Family-Friendly Friday

It was family-friendly in the sense that I spoke to all four members of my immediate family tonight. There weren't even any family emergencies--I just managed to talk to all of them in a row. I spent about two hours on the phone, and by 9:00 my ear was sweatier than I prefer, but it was worth it. I already talk to my parents about once a week, and to my sister almost that often, but my brother and I don't usually talk to each other except when I go down for a visit. Even then, sometimes I don't get to see him; last Thanksgiving he never showed up at all.

Part of it is that he's just 21 and flaky, and part of it is that he more or less thinks of me as a dangerous heretic. Tonight my sister pointed out a plausible third element in his avoidance, which is that I'm one of the first people in his life to seriously challenge his lifelong assumptions. He and I had a couple of long, serious, argument-heavy discussions a couple of years ago (sparked by his discovery that Mr. Thel and I were, you know, living in sin) which led him to abruptly distance himself from me, and Sister speculated that his shock at finding the stark differences between our faith journeys led to a sort of ego-blow to him.

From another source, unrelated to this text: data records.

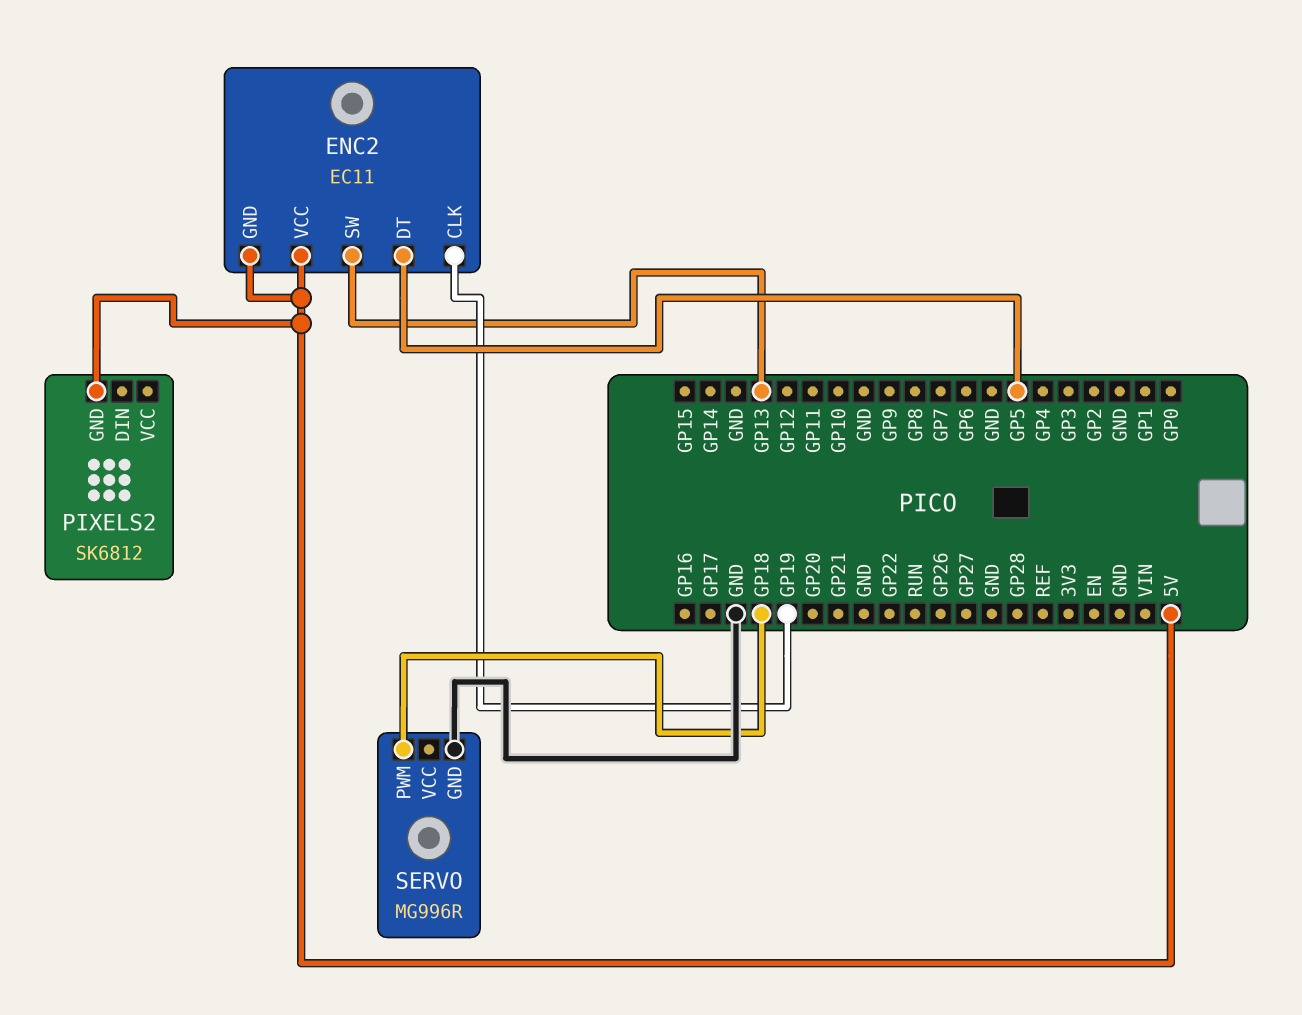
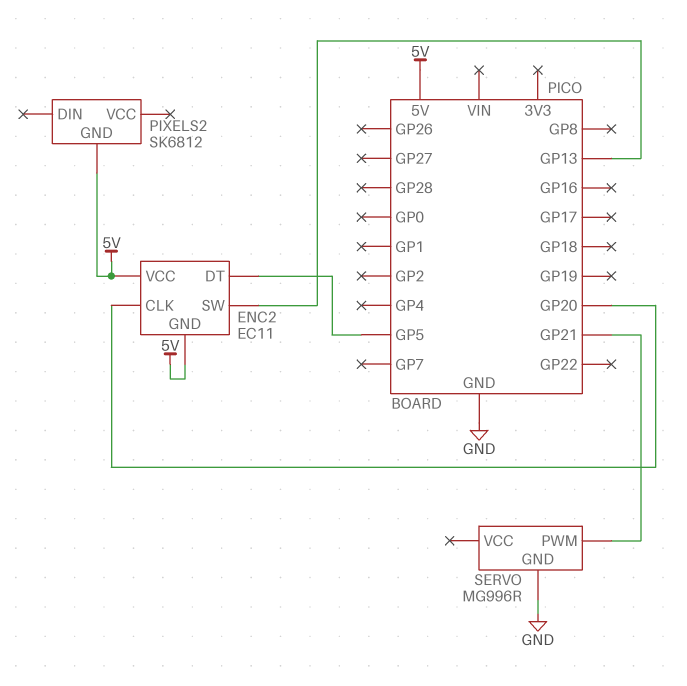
ENC2 pin CLK: GP19 -> GP20
SERVO pin PWM: GP18 -> GP21

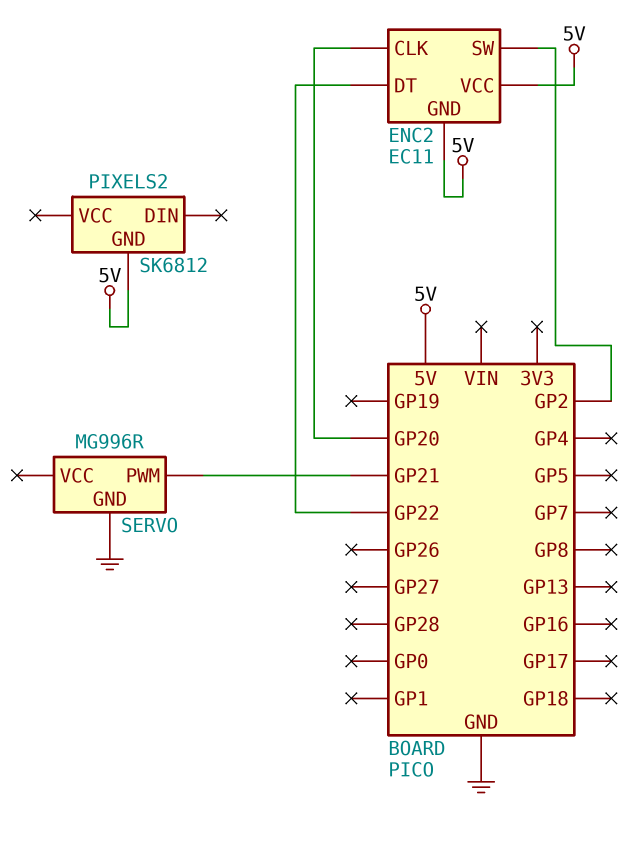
ENC2 pin DT: GP5 -> GP22
ENC2 pin SW: GP13 -> GP2

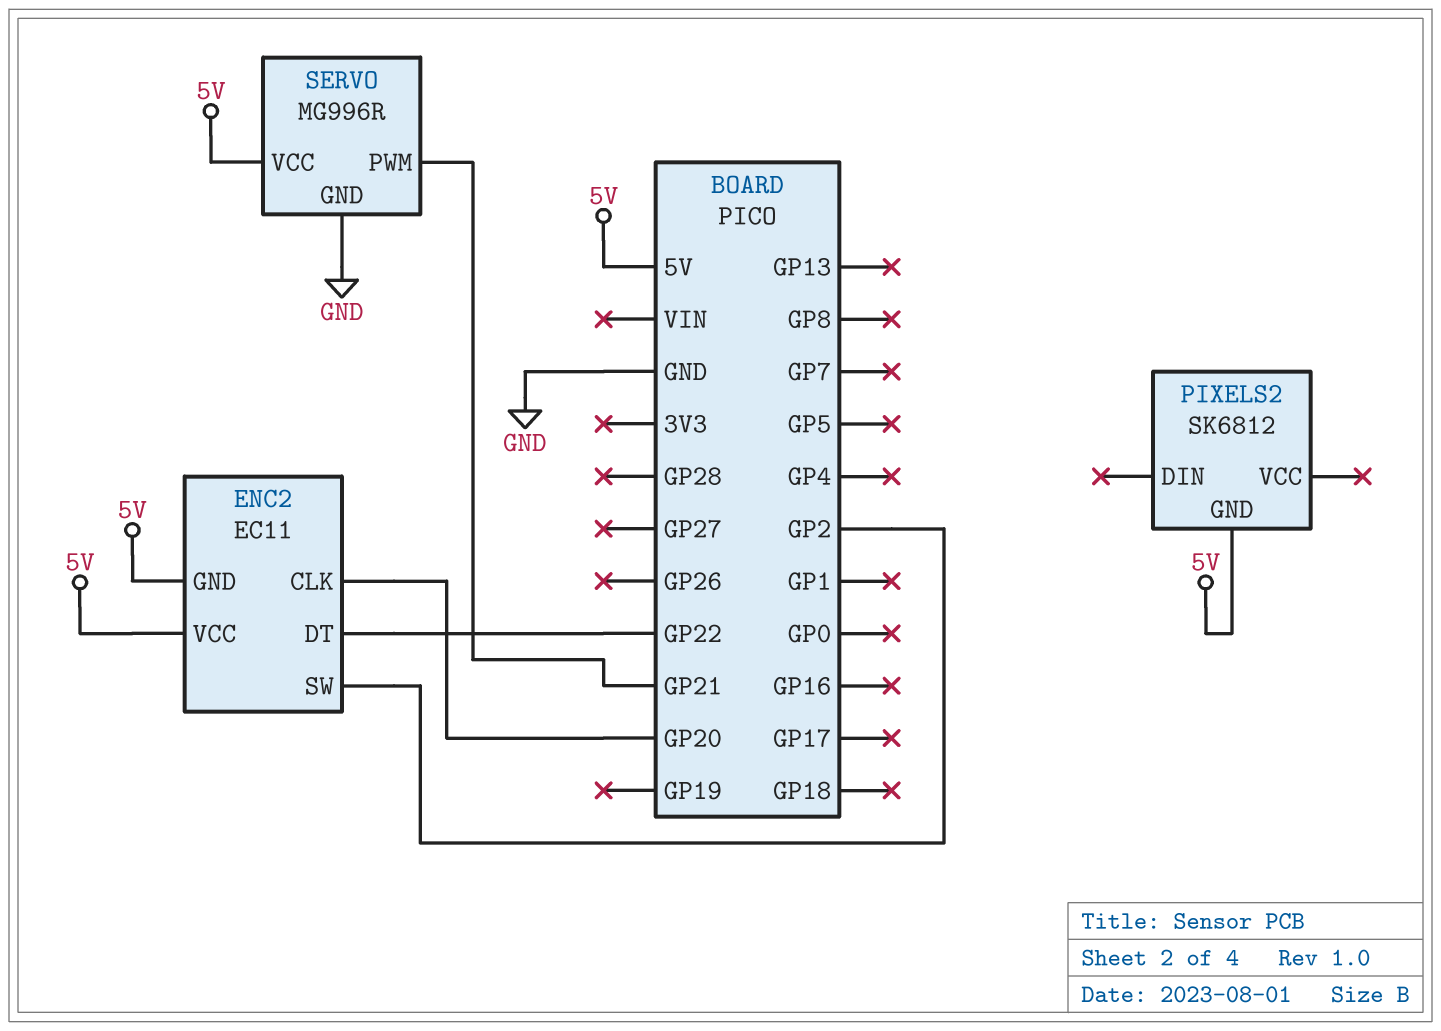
SERVO pin VCC: none -> 5V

That makes sense to me, and was my own casual assumption about the distance he's maintained since then, though I hadn't put it so succinctly. The three of us all went to Christian schools and attended a thoroughly conservative, borderline fundamentalist congregation in our hometown. I left for college in 1996, and subsequently had my certainties rattled. My sister married and moved away in 2000, which precipitated her own first major exposure to subcultures and assumptions differing from her own. Brother hasn't yet left our hometown, and we surmise that his beliefs haven't had to face any serious challenges yet; my crazy-ass liberal faith may have really been his first inkling that Christianity isn't a homogenous dish.

I wish that had occurred to me, oh, about two years ago. I might have tried to be a little more diplomatic. On the other hand, Brother was all but accusing me of being the Devil's handmaiden, and I stubbornly kept trying to demonstrate that there are more things on heaven and earth than were dreamt of in his philosophies, and even vast chasms of variance among various Christian sects. But he was still in that state of believing that only his particular set of beliefs reflect the True Faith, and all who disagree are deceived. Naturally, my protestations were just more proof of my waywardness.

Anyway, I didn't take his snit all that seriously (though it did make me a little depressed once or twice when it got really obvious), and talking to him tonight made me shrug it aside even more. The sooner he accepts that people he loves may disagree with him, and accepts that he isn't therefore required to cut them out of his life until they repent and agree with him, the happier he'll be. We chatted for twenty minutes tonight, and it was good. He didn't even try to witness to me.

I hear horror stories of people whose family members truly do cut them off because of their religious differences, and I'm eager to avoid exacerbating that possibility between my brother and me. Keeping those lines of communication open, however casually, can only help that goal.